◆ Records for processing
□ □ □ □ □

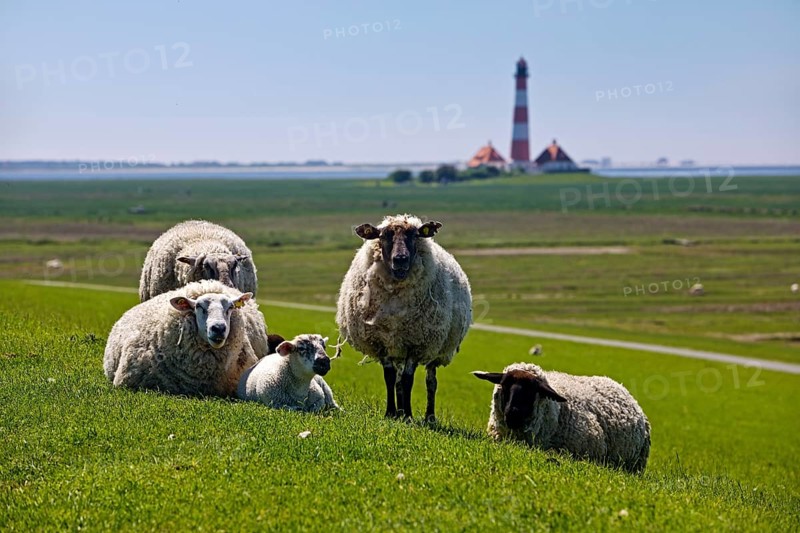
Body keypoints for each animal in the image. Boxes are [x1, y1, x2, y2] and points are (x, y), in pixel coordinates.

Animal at [336, 214, 472, 421]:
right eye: (383, 235)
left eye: (415, 235)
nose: (400, 259)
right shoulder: (381, 342)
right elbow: (390, 377)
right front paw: (391, 413)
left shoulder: (416, 343)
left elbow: (409, 380)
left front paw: (408, 415)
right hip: (397, 347)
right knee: (398, 381)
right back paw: (399, 412)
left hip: (436, 348)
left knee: (431, 381)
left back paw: (429, 417)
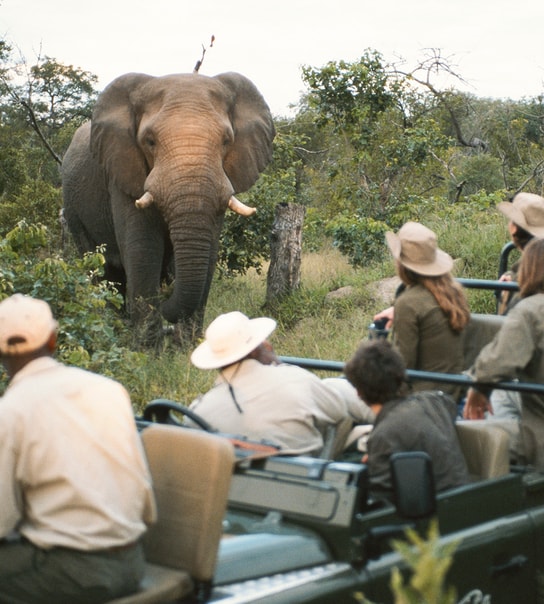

□ □ □ □ □

◆ What the task asks
Search the data for the word "right" and copy each line where it appears.

◆ Finished exercise
right eye: (383, 235)
right shoulder: (381, 342)
right elbow: (390, 377)
right front paw: (391, 413)
right hip: (397, 347)
right knee: (398, 381)
right back paw: (399, 412)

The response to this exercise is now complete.